Jobs
1/ Please reproduce the Modern Television profile word for word, everything from "Modern Television is" down to "Cymru Awards 2014.".
2/ Answer these questions using the Modern Television profile:
(a) In what year was the company founded?
(b) Who has served as Managing Director since 2011?
(c) What award did A Great Welsh Adventure with Griff Rhys Jones win at the BAFTA Cymru Awards 2014?

Modern Television
- Industry: Media
- Founded: 2005
- Headquarters: Cardiff, Wales and London, England
- Key people: Griff Rhys Jones
- Website: www.moderntv.co.uk

= Modern Television =

Production Company

Modern Television is a British production company based in Cardiff and London. It was founded in 2005 by Griff Rhys Jones and Simon Mansfield, who left in 2011. Since 2011 the Managing Director has been Sarah Broughton. Tom Hollander was cast to play Dylan Thomas in the companies first drama production, A Poet in New York with Griff Rhys Jones acting as executive producer on the feature-length drama directed by Aisling Walsh
Awards: The company won a Fast Growth 50 Award in 2009 and again in 2010. In 2012 it was listed in Televisual magazine as one of the top 100 production companies in the United Kingdom.
A Great Welsh Adventure with Griff Rhys Jones won 'Best Presenter' at the BAFTA Cymru Awards 2014.

Information supplied
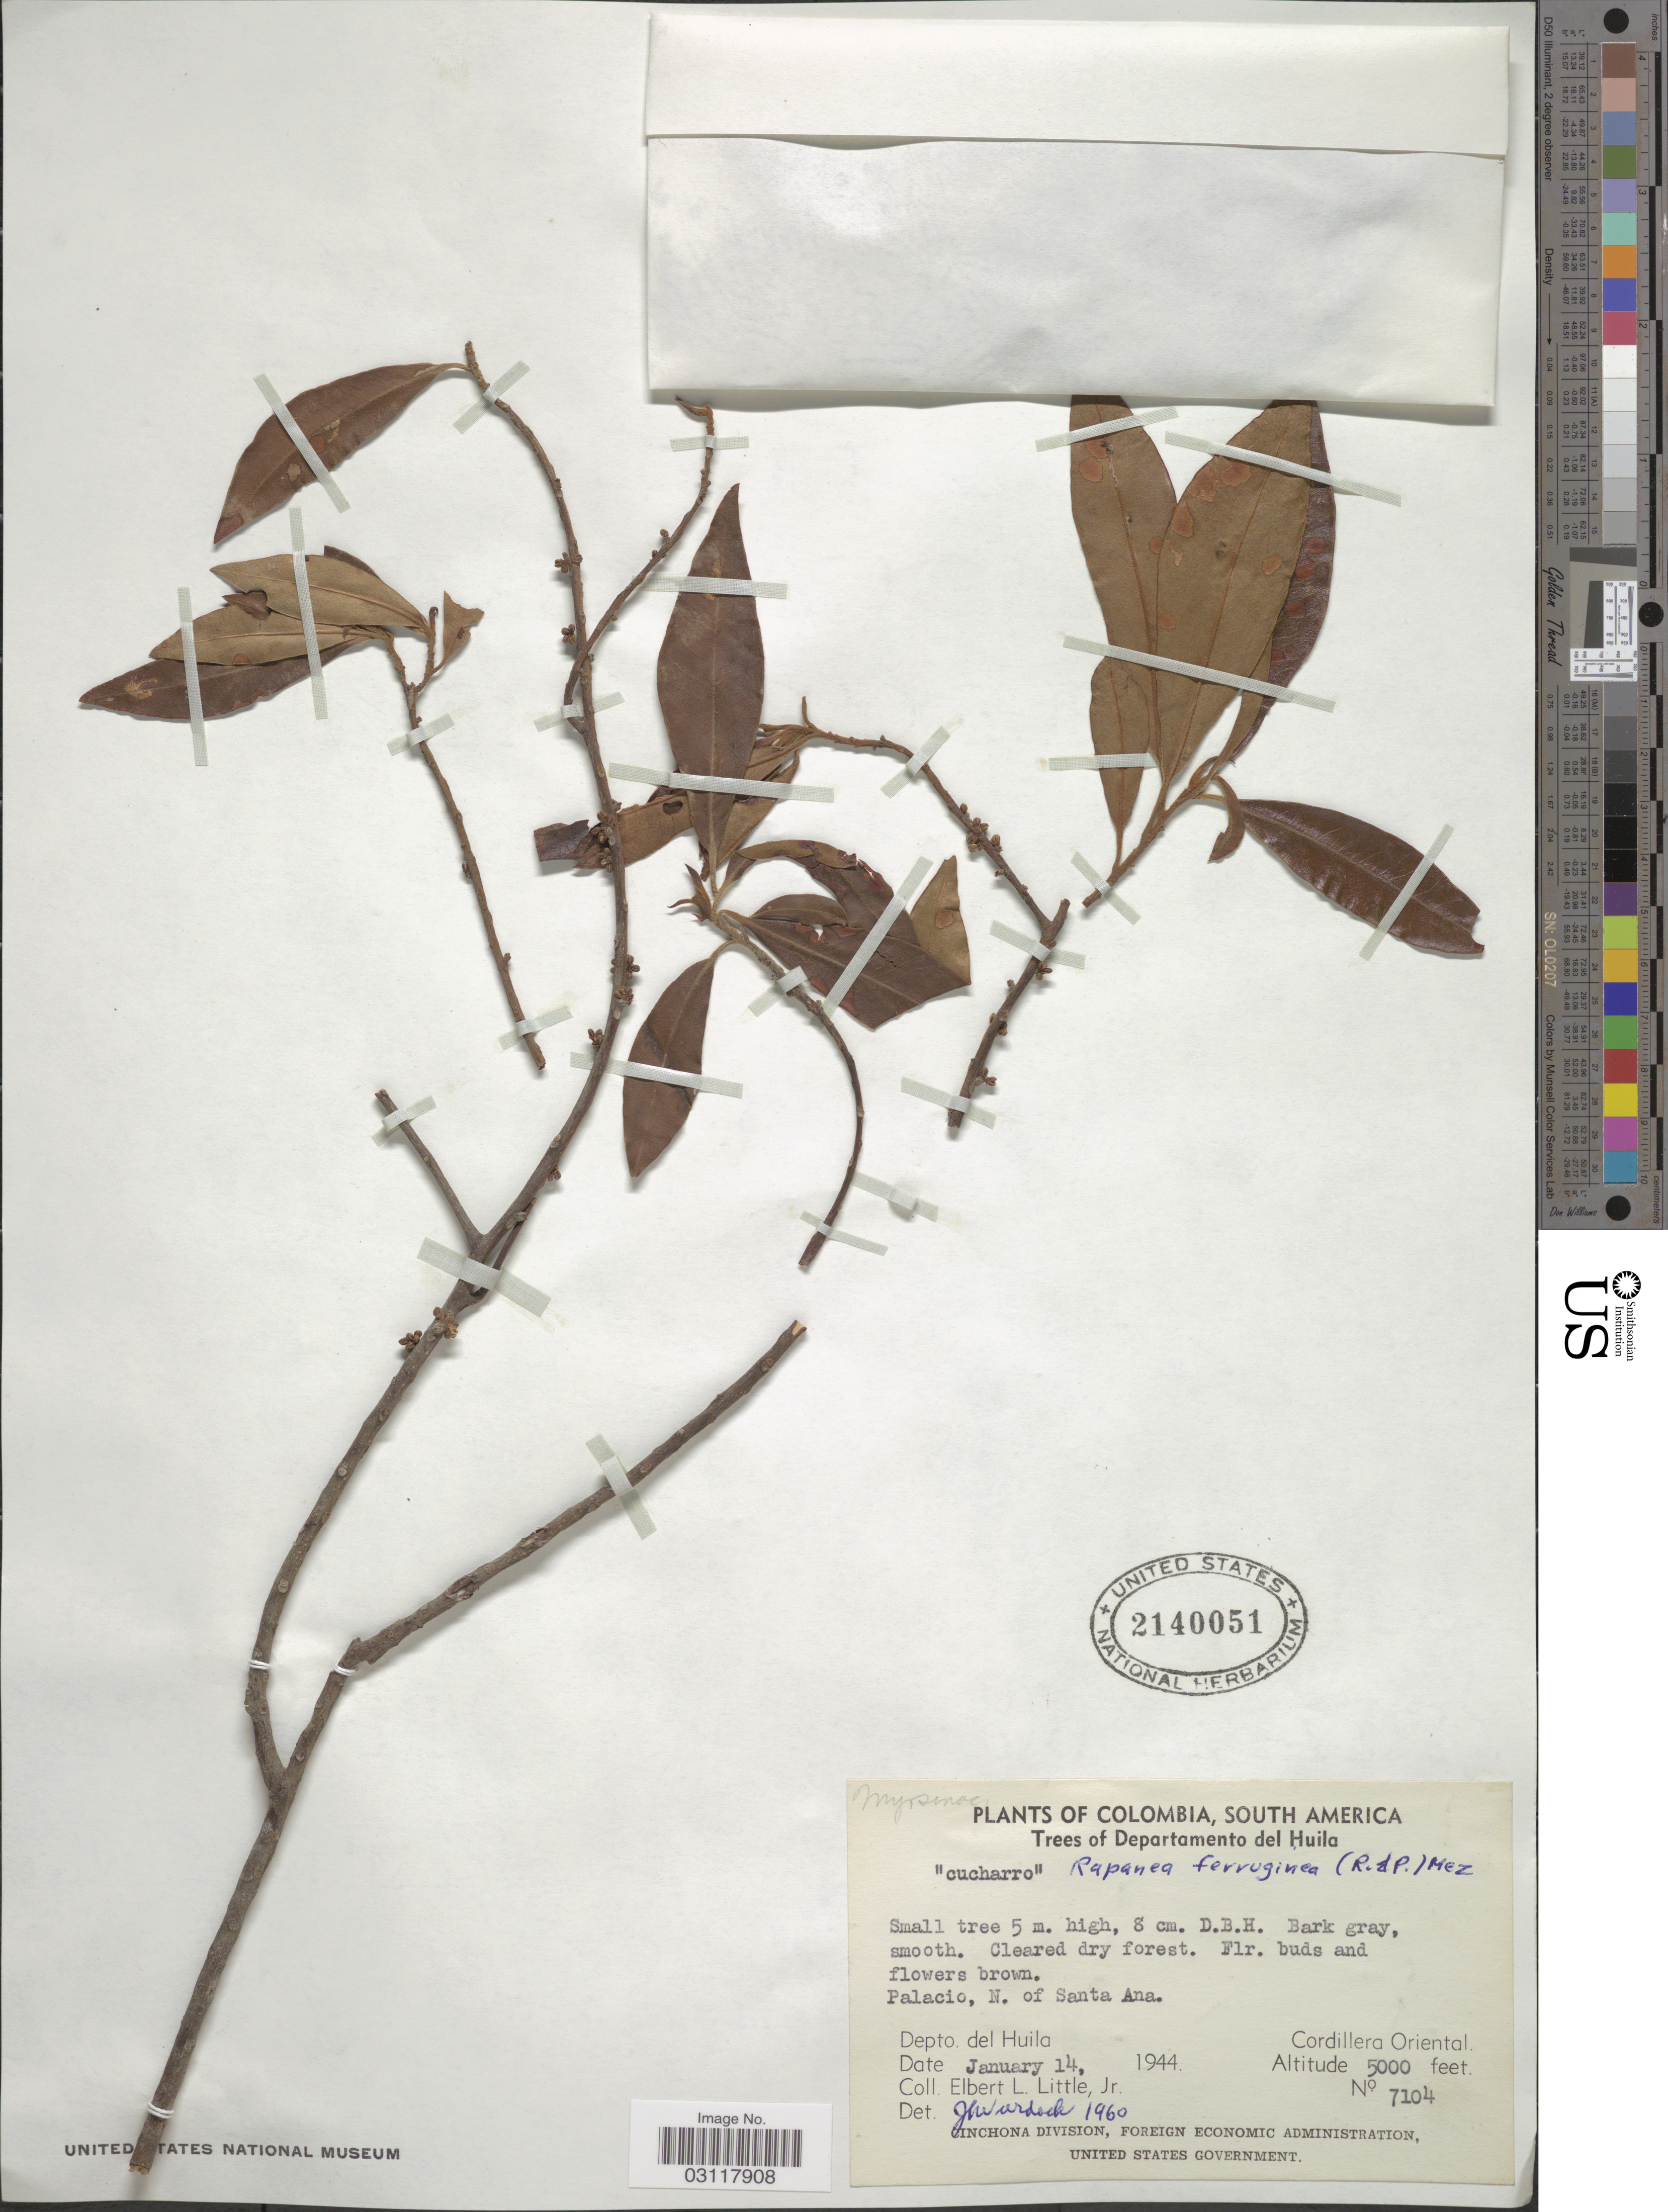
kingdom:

Task-by-task answers
1/
Modern Television is a British production company based in Cardiff and London. It was founded in 2005 by Griff Rhys Jones and Simon Mansfield, who left in 2011. Since 2011 the Managing Director has been Sarah Broughton. Tom Hollander was cast to play Dylan Thomas in the companies first drama production, A Poet in New York with Griff Rhys Jones acting as executive producer on the feature-length drama directed by Aisling Walsh
Awards: The company won a Fast Growth 50 Award in 2009 and again in 2010. In 2012 it was listed in Televisual magazine as one of the top 100 production companies in the United Kingdom.
A Great Welsh Adventure with Griff Rhys Jones won 'Best Presenter' at the BAFTA Cymru Awards 2014.

2/
(a) 2005
(b) Sarah Broughton
(c) Best Presenter